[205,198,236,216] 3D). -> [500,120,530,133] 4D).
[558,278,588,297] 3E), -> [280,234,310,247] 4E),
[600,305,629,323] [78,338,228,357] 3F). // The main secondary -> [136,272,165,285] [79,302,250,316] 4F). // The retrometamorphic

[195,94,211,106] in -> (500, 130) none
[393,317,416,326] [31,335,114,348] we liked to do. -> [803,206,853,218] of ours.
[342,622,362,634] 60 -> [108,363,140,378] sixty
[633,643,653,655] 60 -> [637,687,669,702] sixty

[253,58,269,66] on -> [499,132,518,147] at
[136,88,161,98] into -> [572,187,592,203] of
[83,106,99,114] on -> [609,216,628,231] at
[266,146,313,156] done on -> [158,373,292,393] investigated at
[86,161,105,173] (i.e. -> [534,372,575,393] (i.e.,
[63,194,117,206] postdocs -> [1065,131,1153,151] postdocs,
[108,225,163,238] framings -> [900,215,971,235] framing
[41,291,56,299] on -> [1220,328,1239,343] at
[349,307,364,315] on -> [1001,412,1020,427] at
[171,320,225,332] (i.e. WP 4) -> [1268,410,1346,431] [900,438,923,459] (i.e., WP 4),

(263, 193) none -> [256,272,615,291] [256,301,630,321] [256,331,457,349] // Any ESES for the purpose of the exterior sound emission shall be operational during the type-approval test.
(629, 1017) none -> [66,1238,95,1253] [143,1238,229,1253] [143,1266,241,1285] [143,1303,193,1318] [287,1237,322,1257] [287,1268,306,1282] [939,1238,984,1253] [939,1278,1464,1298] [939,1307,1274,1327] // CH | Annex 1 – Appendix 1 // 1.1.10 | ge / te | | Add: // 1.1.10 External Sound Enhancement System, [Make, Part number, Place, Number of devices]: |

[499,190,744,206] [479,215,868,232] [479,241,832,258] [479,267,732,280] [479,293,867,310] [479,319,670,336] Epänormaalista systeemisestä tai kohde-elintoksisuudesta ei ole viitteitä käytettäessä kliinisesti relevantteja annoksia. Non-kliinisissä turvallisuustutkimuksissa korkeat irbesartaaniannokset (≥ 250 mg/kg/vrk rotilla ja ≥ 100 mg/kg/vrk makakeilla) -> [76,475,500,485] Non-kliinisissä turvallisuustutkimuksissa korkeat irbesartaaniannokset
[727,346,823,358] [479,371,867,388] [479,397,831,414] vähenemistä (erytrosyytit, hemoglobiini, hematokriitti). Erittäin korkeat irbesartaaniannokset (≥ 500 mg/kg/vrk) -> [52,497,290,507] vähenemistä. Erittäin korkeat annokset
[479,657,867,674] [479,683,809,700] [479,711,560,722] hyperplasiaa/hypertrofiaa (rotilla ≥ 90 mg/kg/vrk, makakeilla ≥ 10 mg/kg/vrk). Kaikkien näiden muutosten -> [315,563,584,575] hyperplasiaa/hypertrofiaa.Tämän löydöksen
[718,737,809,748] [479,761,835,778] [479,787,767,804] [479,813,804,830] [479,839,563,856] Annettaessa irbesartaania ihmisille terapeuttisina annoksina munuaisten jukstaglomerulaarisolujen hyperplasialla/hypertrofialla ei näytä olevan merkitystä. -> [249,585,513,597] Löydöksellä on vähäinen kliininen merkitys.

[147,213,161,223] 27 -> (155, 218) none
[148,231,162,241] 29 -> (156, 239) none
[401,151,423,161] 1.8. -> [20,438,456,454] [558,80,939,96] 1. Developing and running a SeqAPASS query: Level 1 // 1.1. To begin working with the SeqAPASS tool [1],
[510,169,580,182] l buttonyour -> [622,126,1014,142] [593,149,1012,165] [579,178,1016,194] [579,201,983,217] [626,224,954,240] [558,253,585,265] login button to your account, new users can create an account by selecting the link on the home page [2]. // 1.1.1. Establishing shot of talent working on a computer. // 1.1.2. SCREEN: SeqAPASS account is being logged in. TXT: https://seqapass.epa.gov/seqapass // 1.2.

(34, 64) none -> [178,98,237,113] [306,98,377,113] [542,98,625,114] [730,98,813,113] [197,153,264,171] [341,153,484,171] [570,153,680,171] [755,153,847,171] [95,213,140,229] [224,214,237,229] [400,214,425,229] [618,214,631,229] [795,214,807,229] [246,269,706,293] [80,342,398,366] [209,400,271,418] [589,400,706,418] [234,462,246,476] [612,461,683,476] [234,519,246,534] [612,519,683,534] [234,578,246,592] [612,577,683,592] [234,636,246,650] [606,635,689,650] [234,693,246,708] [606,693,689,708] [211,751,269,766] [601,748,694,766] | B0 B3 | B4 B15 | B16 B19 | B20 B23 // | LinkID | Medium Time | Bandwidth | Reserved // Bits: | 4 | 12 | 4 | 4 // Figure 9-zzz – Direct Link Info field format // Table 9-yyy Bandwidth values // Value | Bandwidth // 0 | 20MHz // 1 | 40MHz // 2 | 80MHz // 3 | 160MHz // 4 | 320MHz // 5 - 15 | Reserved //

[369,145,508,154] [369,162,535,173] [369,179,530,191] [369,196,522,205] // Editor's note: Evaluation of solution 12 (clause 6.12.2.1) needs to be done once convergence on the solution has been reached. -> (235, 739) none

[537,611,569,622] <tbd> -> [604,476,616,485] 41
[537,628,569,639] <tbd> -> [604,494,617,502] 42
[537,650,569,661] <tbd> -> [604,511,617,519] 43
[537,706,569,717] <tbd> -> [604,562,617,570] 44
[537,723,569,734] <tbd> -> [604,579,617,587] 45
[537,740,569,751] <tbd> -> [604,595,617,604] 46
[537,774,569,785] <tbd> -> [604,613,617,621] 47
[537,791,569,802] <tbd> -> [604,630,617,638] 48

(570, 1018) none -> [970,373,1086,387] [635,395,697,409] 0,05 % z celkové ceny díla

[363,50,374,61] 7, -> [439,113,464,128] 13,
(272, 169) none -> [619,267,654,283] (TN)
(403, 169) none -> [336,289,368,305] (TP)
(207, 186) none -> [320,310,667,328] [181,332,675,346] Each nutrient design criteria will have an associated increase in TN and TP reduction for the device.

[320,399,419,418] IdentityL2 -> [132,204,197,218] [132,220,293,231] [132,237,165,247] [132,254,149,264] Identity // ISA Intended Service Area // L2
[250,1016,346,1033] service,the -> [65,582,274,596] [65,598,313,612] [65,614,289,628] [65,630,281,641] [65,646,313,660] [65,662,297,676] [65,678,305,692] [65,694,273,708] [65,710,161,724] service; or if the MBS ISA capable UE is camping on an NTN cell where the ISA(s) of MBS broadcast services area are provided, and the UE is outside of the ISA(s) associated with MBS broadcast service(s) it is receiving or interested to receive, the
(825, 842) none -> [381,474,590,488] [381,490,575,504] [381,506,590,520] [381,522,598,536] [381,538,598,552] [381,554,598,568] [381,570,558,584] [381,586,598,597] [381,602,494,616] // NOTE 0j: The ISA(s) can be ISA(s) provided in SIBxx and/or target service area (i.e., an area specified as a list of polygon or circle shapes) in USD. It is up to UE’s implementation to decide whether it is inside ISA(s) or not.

◆ ◆ ◆ ◆ ◆ ◆ ◆

__Required action__
Please copy the material exactly, line for line.

__Written solution__
[205,198,236,216] 3D). -> [500,120,530,133] 4D).
[558,278,588,297] 3E), -> [280,234,310,247] 4E),
[600,305,629,323] [78,338,228,357] 3F). // The main secondary -> [136,272,165,285] [79,302,250,316] 4F). // The retrometamorphic

[195,94,211,106] in -> (500, 130) none
[393,317,416,326] [31,335,114,348] we liked to do. -> [803,206,853,218] of ours.
[342,622,362,634] 60 -> [108,363,140,378] sixty
[633,643,653,655] 60 -> [637,687,669,702] sixty

[253,58,269,66] on -> [499,132,518,147] at
[136,88,161,98] into -> [572,187,592,203] of
[83,106,99,114] on -> [609,216,628,231] at
[266,146,313,156] done on -> [158,373,292,393] investigated at
[86,161,105,173] (i.e. -> [534,372,575,393] (i.e.,
[63,194,117,206] postdocs -> [1065,131,1153,151] postdocs,
[108,225,163,238] framings -> [900,215,971,235] framing
[41,291,56,299] on -> [1220,328,1239,343] at
[349,307,364,315] on -> [1001,412,1020,427] at
[171,320,225,332] (i.e. WP 4) -> [1268,410,1346,431] [900,438,923,459] (i.e., WP 4),

(263, 193) none -> [256,272,615,291] [256,301,630,321] [256,331,457,349] // Any ESES for the purpose of the exterior sound emission shall be operational during the type-approval test.
(629, 1017) none -> [66,1238,95,1253] [143,1238,229,1253] [143,1266,241,1285] [143,1303,193,1318] [287,1237,322,1257] [287,1268,306,1282] [939,1238,984,1253] [939,1278,1464,1298] [939,1307,1274,1327] // CH | Annex 1 – Appendix 1 // 1.1.10 | ge / te | | Add: // 1.1.10 External Sound Enhancement System, [Make, Part number, Place, Number of devices]: |

[499,190,744,206] [479,215,868,232] [479,241,832,258] [479,267,732,280] [479,293,867,310] [479,319,670,336] Epänormaalista systeemisestä tai kohde-elintoksisuudesta ei ole viitteitä käytettäessä kliinisesti relevantteja annoksia. Non-kliinisissä turvallisuustutkimuksissa korkeat irbesartaaniannokset (≥ 250 mg/kg/vrk rotilla ja ≥ 100 mg/kg/vrk makakeilla) -> [76,475,500,485] Non-kliinisissä turvallisuustutkimuksissa korkeat irbesartaaniannokset
[727,346,823,358] [479,371,867,388] [479,397,831,414] vähenemistä (erytrosyytit, hemoglobiini, hematokriitti). Erittäin korkeat irbesartaaniannokset (≥ 500 mg/kg/vrk) -> [52,497,290,507] vähenemistä. Erittäin korkeat annokset
[479,657,867,674] [479,683,809,700] [479,711,560,722] hyperplasiaa/hypertrofiaa (rotilla ≥ 90 mg/kg/vrk, makakeilla ≥ 10 mg/kg/vrk). Kaikkien näiden muutosten -> [315,563,584,575] hyperplasiaa/hypertrofiaa.Tämän löydöksen
[718,737,809,748] [479,761,835,778] [479,787,767,804] [479,813,804,830] [479,839,563,856] Annettaessa irbesartaania ihmisille terapeuttisina annoksina munuaisten jukstaglomerulaarisolujen hyperplasialla/hypertrofialla ei näytä olevan merkitystä. -> [249,585,513,597] Löydöksellä on vähäinen kliininen merkitys.

[147,213,161,223] 27 -> (155, 218) none
[148,231,162,241] 29 -> (156, 239) none
[401,151,423,161] 1.8. -> [20,438,456,454] [558,80,939,96] 1. Developing and running a SeqAPASS query: Level 1 // 1.1. To begin working with the SeqAPASS tool [1],
[510,169,580,182] l buttonyour -> [622,126,1014,142] [593,149,1012,165] [579,178,1016,194] [579,201,983,217] [626,224,954,240] [558,253,585,265] login button to your account, new users can create an account by selecting the link on the home page [2]. // 1.1.1. Establishing shot of talent working on a computer. // 1.1.2. SCREEN: SeqAPASS account is being logged in. TXT: https://seqapass.epa.gov/seqapass // 1.2.

(34, 64) none -> [178,98,237,113] [306,98,377,113] [542,98,625,114] [730,98,813,113] [197,153,264,171] [341,153,484,171] [570,153,680,171] [755,153,847,171] [95,213,140,229] [224,214,237,229] [400,214,425,229] [618,214,631,229] [795,214,807,229] [246,269,706,293] [80,342,398,366] [209,400,271,418] [589,400,706,418] [234,462,246,476] [612,461,683,476] [234,519,246,534] [612,519,683,534] [234,578,246,592] [612,577,683,592] [234,636,246,650] [606,635,689,650] [234,693,246,708] [606,693,689,708] [211,751,269,766] [601,748,694,766] | B0 B3 | B4 B15 | B16 B19 | B20 B23 // | LinkID | Medium Time | Bandwidth | Reserved // Bits: | 4 | 12 | 4 | 4 // Figure 9-zzz – Direct Link Info field format // Table 9-yyy Bandwidth values // Value | Bandwidth // 0 | 20MHz // 1 | 40MHz // 2 | 80MHz // 3 | 160MHz // 4 | 320MHz // 5 - 15 | Reserved //

[369,145,508,154] [369,162,535,173] [369,179,530,191] [369,196,522,205] // Editor's note: Evaluation of solution 12 (clause 6.12.2.1) needs to be done once convergence on the solution has been reached. -> (235, 739) none

[537,611,569,622] <tbd> -> [604,476,616,485] 41
[537,628,569,639] <tbd> -> [604,494,617,502] 42
[537,650,569,661] <tbd> -> [604,511,617,519] 43
[537,706,569,717] <tbd> -> [604,562,617,570] 44
[537,723,569,734] <tbd> -> [604,579,617,587] 45
[537,740,569,751] <tbd> -> [604,595,617,604] 46
[537,774,569,785] <tbd> -> [604,613,617,621] 47
[537,791,569,802] <tbd> -> [604,630,617,638] 48

(570, 1018) none -> [970,373,1086,387] [635,395,697,409] 0,05 % z celkové ceny díla

[363,50,374,61] 7, -> [439,113,464,128] 13,
(272, 169) none -> [619,267,654,283] (TN)
(403, 169) none -> [336,289,368,305] (TP)
(207, 186) none -> [320,310,667,328] [181,332,675,346] Each nutrient design criteria will have an associated increase in TN and TP reduction for the device.

[320,399,419,418] IdentityL2 -> [132,204,197,218] [132,220,293,231] [132,237,165,247] [132,254,149,264] Identity // ISA Intended Service Area // L2
[250,1016,346,1033] service,the -> [65,582,274,596] [65,598,313,612] [65,614,289,628] [65,630,281,641] [65,646,313,660] [65,662,297,676] [65,678,305,692] [65,694,273,708] [65,710,161,724] service; or if the MBS ISA capable UE is camping on an NTN cell where the ISA(s) of MBS broadcast services area are provided, and the UE is outside of the ISA(s) associated with MBS broadcast service(s) it is receiving or interested to receive, the
(825, 842) none -> [381,474,590,488] [381,490,575,504] [381,506,590,520] [381,522,598,536] [381,538,598,552] [381,554,598,568] [381,570,558,584] [381,586,598,597] [381,602,494,616] // NOTE 0j: The ISA(s) can be ISA(s) provided in SIBxx and/or target service area (i.e., an area specified as a list of polygon or circle shapes) in USD. It is up to UE’s implementation to decide whether it is inside ISA(s) or not.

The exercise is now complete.